Он перевел взгляд на Олесю. А что не досказала она о своей семейной жизни? Ему хотелось знать про Лисенка всё. Каждую мелочь, все подробности. Но он не имел права поднимать тот ужас, что она пережила. А то, что был ужас, он не сомневался.
Первый её оргазм был именно с ним. В том отеле. В ночь, когда он приехал отрабатывать спор. Марк вспомнил свои ощущения. Как Олеся, ещё безымянная, вызывающая сумасшедший отклик в его теле, реагировала на него. Как льнула к нему. Вроде бы и осторожно, и, между тем, доверчиво.
Вспомнил он и то, как к нему Марта пришла.

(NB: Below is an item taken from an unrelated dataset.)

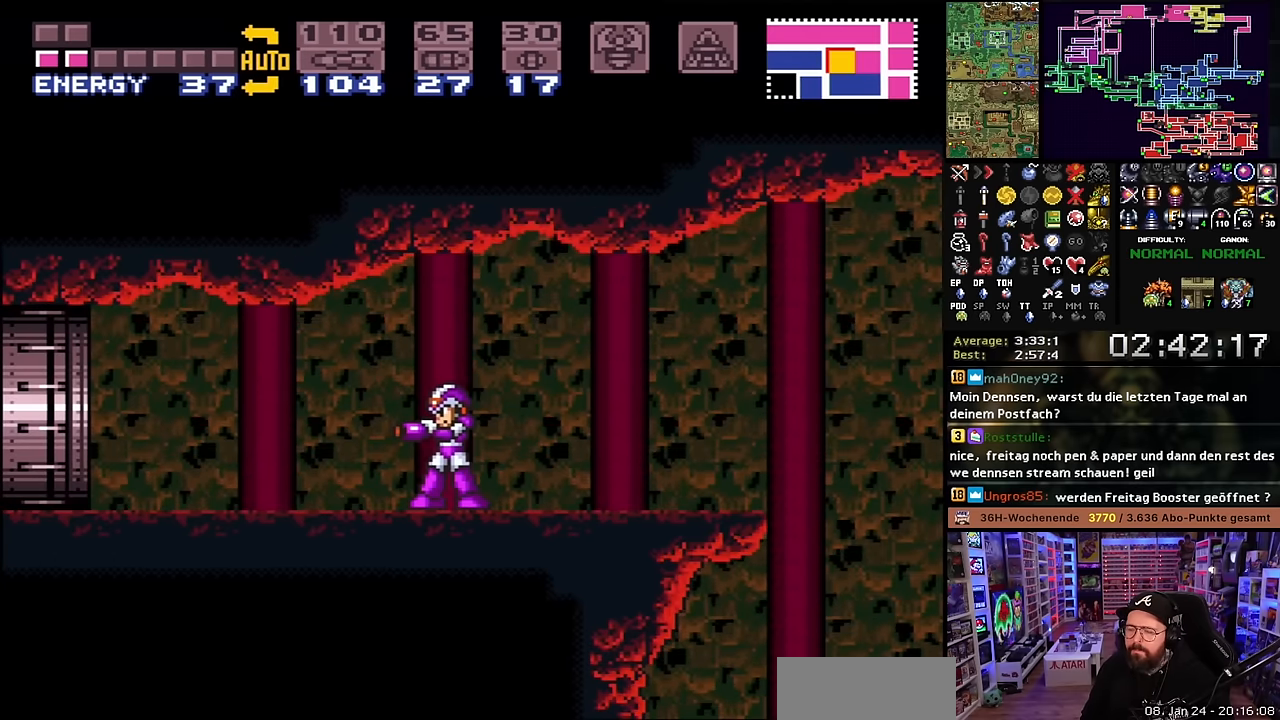
{"buttons": ["X", "DPAD_RIGHT"], "events": [[183, "DPAD_RIGHT", "down"]]}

Вторично от нее.
Руки мужчины самопроизвольно сжались в кулаки. Глеб не советовал, требовал, чтобы он сохранял голову холодной. Но с каждым днем следовать требованию дяди становилось всё сложнее.
За Беловым пришли ночью. Дома ублюдка не оказалось. Вот тут-то и потребовались бойцы Глеба.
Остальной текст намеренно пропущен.